Prompt » An exact reproduction of the records is required, with all images left out.

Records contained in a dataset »
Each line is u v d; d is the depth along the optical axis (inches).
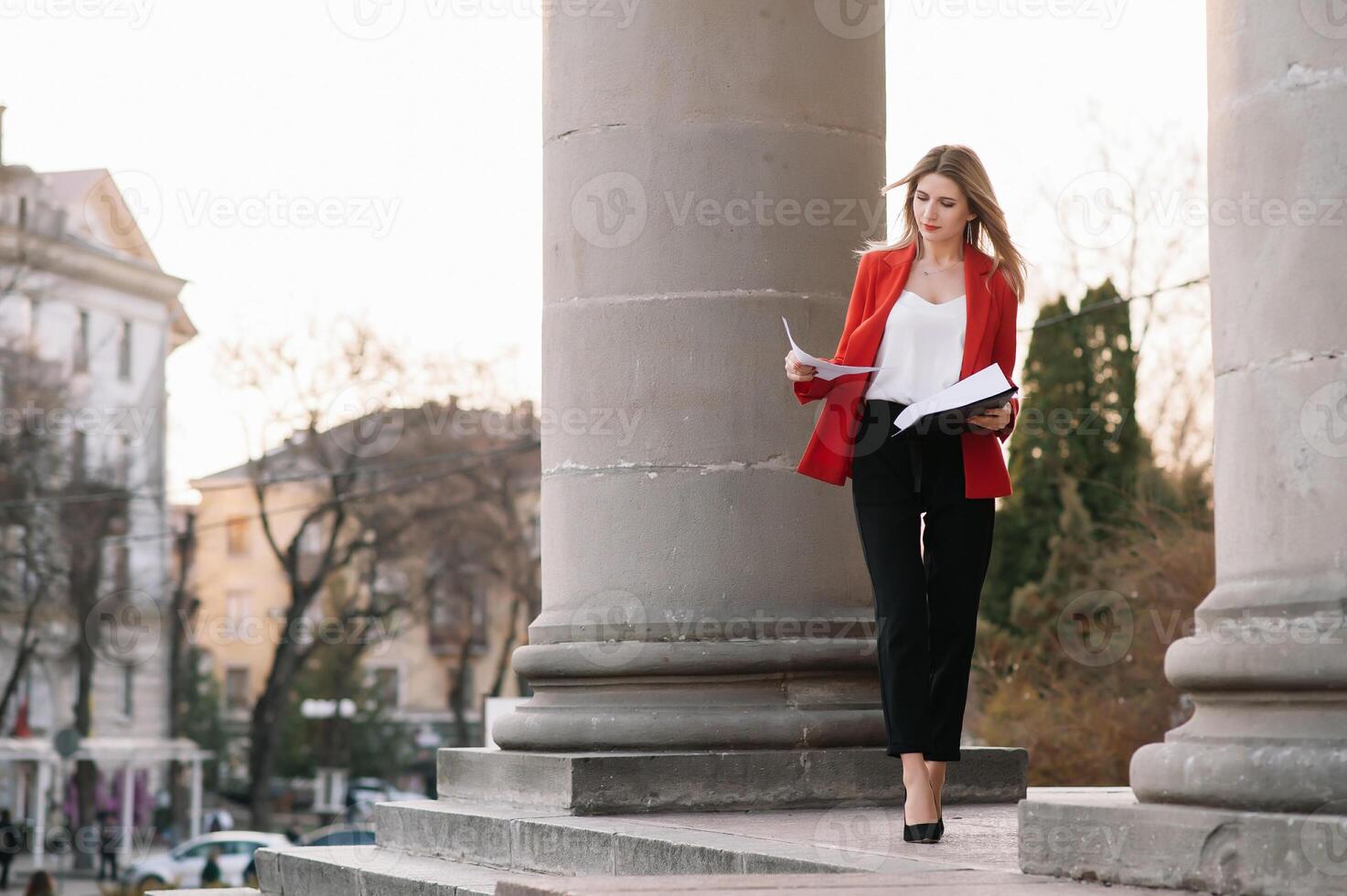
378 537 1995.6
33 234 1708.9
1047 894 182.4
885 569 249.0
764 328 327.0
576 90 337.4
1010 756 326.6
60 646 1876.2
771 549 323.6
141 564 1909.4
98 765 2042.3
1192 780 190.4
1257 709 192.7
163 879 1471.5
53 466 1788.9
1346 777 180.5
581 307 333.4
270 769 2015.3
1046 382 1018.7
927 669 247.0
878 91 346.3
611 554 325.7
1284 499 193.6
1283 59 197.0
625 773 301.3
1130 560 890.7
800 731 314.5
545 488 340.8
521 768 315.9
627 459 326.6
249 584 2177.7
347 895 310.0
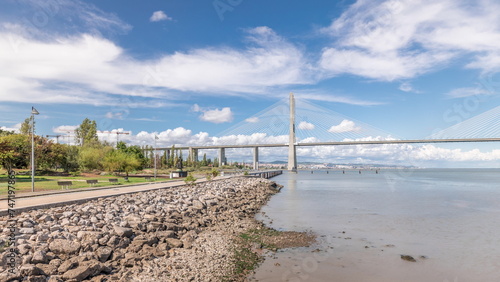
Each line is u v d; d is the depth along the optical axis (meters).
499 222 26.84
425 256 17.27
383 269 15.15
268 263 15.33
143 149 116.00
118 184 43.38
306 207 35.84
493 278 14.28
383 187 71.12
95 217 18.16
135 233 16.73
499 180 111.44
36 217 16.89
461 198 46.91
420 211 33.06
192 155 168.50
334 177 133.38
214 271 13.70
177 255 15.19
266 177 109.31
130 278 12.02
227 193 40.47
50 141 71.62
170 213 23.62
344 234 21.98
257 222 25.53
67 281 10.80
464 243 19.97
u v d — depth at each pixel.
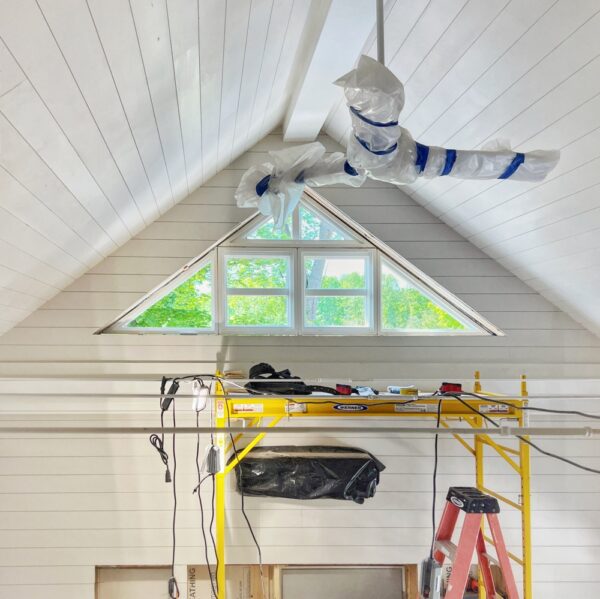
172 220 2.83
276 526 2.92
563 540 2.97
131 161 1.70
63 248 2.08
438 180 2.45
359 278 3.01
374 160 1.32
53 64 0.94
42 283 2.41
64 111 1.11
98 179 1.63
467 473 2.97
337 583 2.96
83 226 1.98
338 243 2.98
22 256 1.86
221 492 2.50
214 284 2.92
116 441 2.87
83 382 2.77
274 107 2.37
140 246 2.81
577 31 1.25
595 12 1.17
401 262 2.99
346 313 2.99
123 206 2.12
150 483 2.88
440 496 2.96
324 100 2.16
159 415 2.85
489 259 2.93
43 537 2.84
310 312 2.98
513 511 2.96
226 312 2.94
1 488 2.82
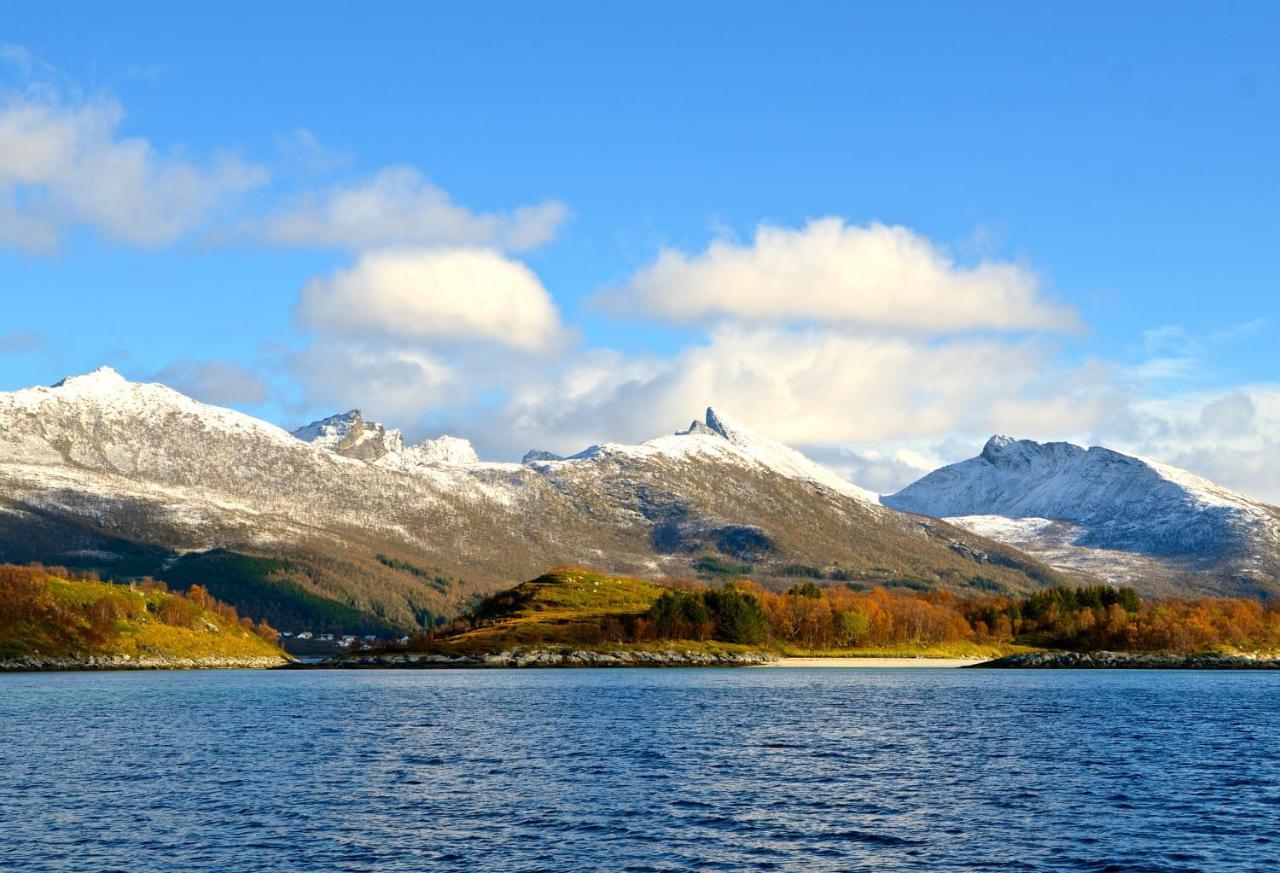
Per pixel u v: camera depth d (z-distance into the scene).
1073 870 70.75
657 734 147.88
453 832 80.94
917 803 92.94
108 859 72.75
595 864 71.88
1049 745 134.50
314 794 97.12
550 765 116.19
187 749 130.25
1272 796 96.38
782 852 75.12
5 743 136.62
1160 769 113.00
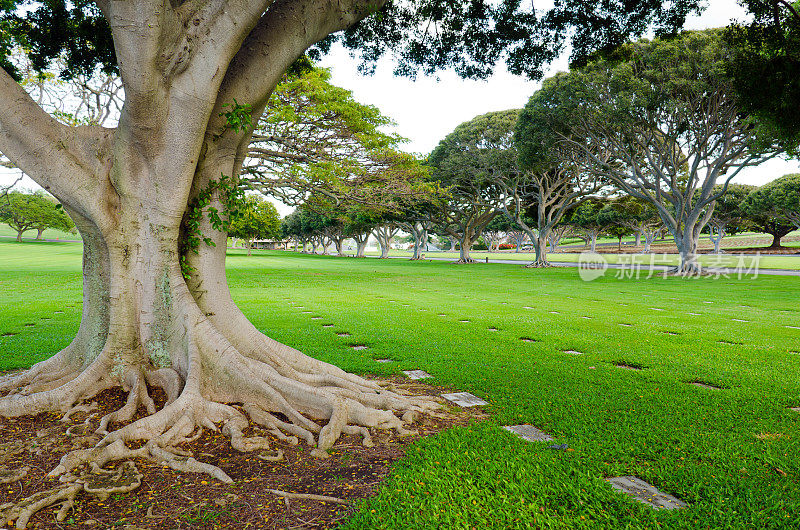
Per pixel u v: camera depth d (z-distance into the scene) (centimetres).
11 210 7194
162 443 341
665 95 2122
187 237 473
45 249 5434
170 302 448
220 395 430
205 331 445
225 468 317
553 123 2523
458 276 2689
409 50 866
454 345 763
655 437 371
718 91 2084
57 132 409
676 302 1425
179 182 432
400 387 525
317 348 727
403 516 253
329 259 5538
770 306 1324
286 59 466
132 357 445
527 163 2795
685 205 2567
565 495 278
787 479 302
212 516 254
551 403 463
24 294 1412
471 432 379
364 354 693
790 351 739
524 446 351
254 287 1828
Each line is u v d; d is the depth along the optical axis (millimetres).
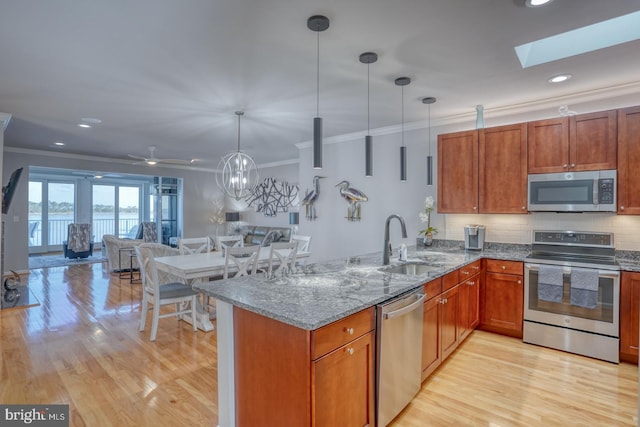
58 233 10305
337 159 5562
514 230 3934
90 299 4867
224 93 3436
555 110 3695
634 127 2990
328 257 5672
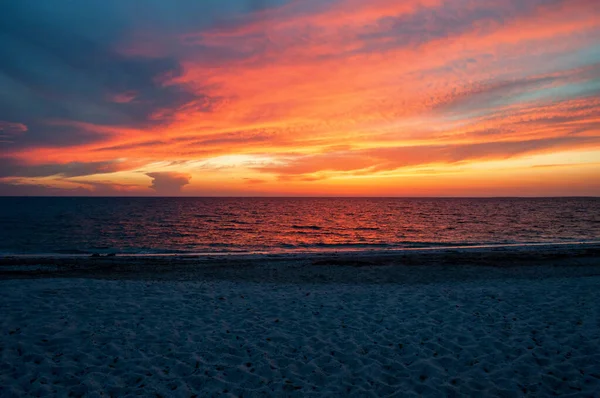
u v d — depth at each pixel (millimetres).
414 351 5996
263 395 4668
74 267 15359
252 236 32656
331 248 24391
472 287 10797
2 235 31188
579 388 4773
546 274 13773
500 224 42438
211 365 5465
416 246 24781
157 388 4766
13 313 7227
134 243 27062
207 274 13883
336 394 4711
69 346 5891
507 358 5676
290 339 6512
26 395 4496
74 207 99250
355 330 6965
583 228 36719
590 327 6785
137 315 7539
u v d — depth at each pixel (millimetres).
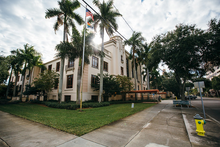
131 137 4535
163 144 3930
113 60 26609
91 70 20938
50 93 23312
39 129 5535
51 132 5113
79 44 14016
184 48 10562
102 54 17250
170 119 7484
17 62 22891
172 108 12695
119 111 10719
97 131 5230
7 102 20812
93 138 4441
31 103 21359
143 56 26938
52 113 9906
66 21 16906
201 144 3906
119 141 4176
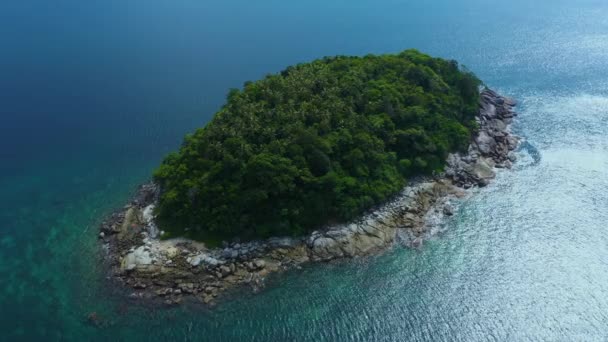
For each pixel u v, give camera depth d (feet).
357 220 378.73
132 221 397.19
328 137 394.11
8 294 343.26
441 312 312.50
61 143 546.67
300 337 297.53
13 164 511.40
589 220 385.29
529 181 439.22
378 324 305.53
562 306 311.27
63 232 406.00
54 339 304.09
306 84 448.24
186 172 380.17
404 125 444.96
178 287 331.16
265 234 359.05
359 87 460.96
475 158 463.01
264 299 325.01
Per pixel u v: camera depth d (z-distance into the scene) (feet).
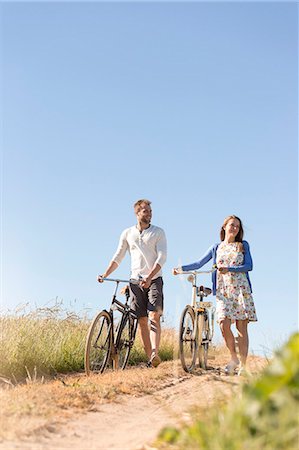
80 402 18.40
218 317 26.43
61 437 14.83
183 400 19.94
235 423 11.16
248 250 26.94
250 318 26.35
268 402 10.73
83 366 33.71
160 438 12.88
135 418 17.53
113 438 15.07
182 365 26.23
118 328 28.48
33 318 36.81
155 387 22.30
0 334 32.48
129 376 23.90
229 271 26.25
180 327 26.23
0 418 15.69
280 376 10.44
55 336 34.65
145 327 29.53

Solution to this problem »
Each line is u v d; d is the depth along the optical axis (inches).
378 537 1995.6
33 234 1708.9
1047 894 182.4
885 569 249.0
764 328 327.0
576 90 337.4
1010 756 326.6
60 646 1876.2
771 549 323.6
141 564 1909.4
98 765 2042.3
1192 780 190.4
1257 709 192.7
163 879 1471.5
53 466 1788.9
1346 777 180.5
581 307 333.4
270 769 2015.3
1046 382 1018.7
927 669 247.0
878 91 346.3
611 554 325.7
1284 499 193.6
1283 59 197.0
625 773 301.3
1130 560 890.7
800 731 314.5
545 488 340.8
521 768 315.9
627 459 326.6
249 584 2177.7
347 895 310.0
Each line is u v d; d is the depth along the optical axis (meters).
499 222 26.84
425 256 17.27
383 269 15.15
268 263 15.33
143 149 116.00
118 184 43.38
306 207 35.84
493 278 14.28
383 187 71.12
95 217 18.16
135 233 16.73
499 180 111.44
36 217 16.89
461 198 46.91
420 211 33.06
192 155 168.50
334 177 133.38
214 271 13.70
177 255 15.19
266 177 109.31
130 278 12.02
227 193 40.47
50 141 71.62
170 213 23.62
344 234 21.98
257 222 25.53
67 281 10.80
464 243 19.97
u v d — depth at each pixel.
172 220 2.83
276 526 2.92
563 540 2.97
131 161 1.70
63 248 2.08
438 180 2.45
359 278 3.01
374 160 1.32
53 64 0.94
42 283 2.41
64 111 1.11
98 179 1.63
467 473 2.97
337 583 2.96
83 226 1.98
338 243 2.98
22 256 1.86
221 492 2.50
214 284 2.92
116 441 2.87
83 382 2.77
274 107 2.37
140 246 2.81
577 31 1.25
595 12 1.17
401 262 2.99
346 313 2.99
123 206 2.12
150 483 2.88
440 496 2.96
324 100 2.16
159 415 2.85
489 259 2.93
43 537 2.84
310 312 2.98
513 511 2.96
226 312 2.94
1 488 2.82
Per pixel u v: camera depth d (z-distance into the scene).
1073 870 70.75
657 734 147.88
453 832 80.94
917 803 92.94
108 859 72.75
595 864 71.88
1049 745 134.50
314 794 97.12
550 765 116.19
187 749 130.25
1272 796 96.38
782 852 75.12
5 743 136.62
1160 769 113.00
Per pixel u v: camera depth d (z-distance into the scene) (centimetres).
11 210 7194
162 443 341
665 95 2122
187 237 473
45 249 5434
170 302 448
220 395 430
205 331 445
225 468 317
553 123 2523
458 276 2689
409 50 866
454 345 763
655 437 371
718 91 2084
57 132 409
676 302 1425
179 182 432
400 387 525
317 348 727
403 516 253
329 259 5538
770 306 1324
286 59 466
132 357 445
527 163 2795
685 205 2567
565 495 278
787 479 302
212 516 254
551 403 463
24 294 1412
471 432 379
364 354 693
790 351 739
524 446 351
254 287 1828
Each line is u v d; d is the depth along the optical axis (millimetres).
58 233 10305
337 159 5562
514 230 3934
90 299 4867
224 93 3436
555 110 3695
634 127 2990
328 257 5672
u v d — depth at each pixel (millimetres).
414 351 5996
263 395 4668
74 267 15359
252 236 32656
331 248 24391
472 287 10797
2 235 31188
579 388 4773
546 274 13773
500 224 42438
211 365 5465
416 246 24781
157 388 4766
13 313 7227
134 243 27062
207 274 13883
336 394 4711
69 346 5891
507 358 5676
290 339 6512
26 395 4496
74 207 99250
355 330 6965
583 228 36719
590 327 6785
137 315 7539
u v d — depth at each pixel (millimetres).
131 137 4535
163 144 3930
113 60 26609
91 70 20938
50 93 23312
39 129 5535
51 132 5113
79 44 14016
184 48 10562
102 54 17250
170 119 7484
17 62 22891
172 108 12695
119 111 10719
97 131 5230
7 102 20812
93 138 4441
31 103 21359
143 56 26938
52 113 9906
66 21 16906
201 144 3906
119 141 4176
For each pixel u v, give camera depth d (feet).
357 220 378.73
132 221 397.19
328 137 394.11
8 294 343.26
441 312 312.50
61 143 546.67
300 337 297.53
13 164 511.40
589 220 385.29
529 181 439.22
378 324 305.53
562 306 311.27
63 232 406.00
54 339 304.09
306 84 448.24
186 172 380.17
404 125 444.96
178 287 331.16
265 234 359.05
359 87 460.96
475 158 463.01
264 299 325.01
Per pixel u v: camera depth d (z-distance into the scene) (feet).
80 402 18.40
218 317 26.43
61 437 14.83
183 400 19.94
235 423 11.16
248 250 26.94
250 318 26.35
268 402 10.73
83 366 33.71
160 438 12.88
135 418 17.53
113 438 15.07
182 365 26.23
118 328 28.48
33 318 36.81
155 387 22.30
0 334 32.48
129 376 23.90
229 271 26.25
180 327 26.23
0 418 15.69
280 376 10.44
55 336 34.65
145 327 29.53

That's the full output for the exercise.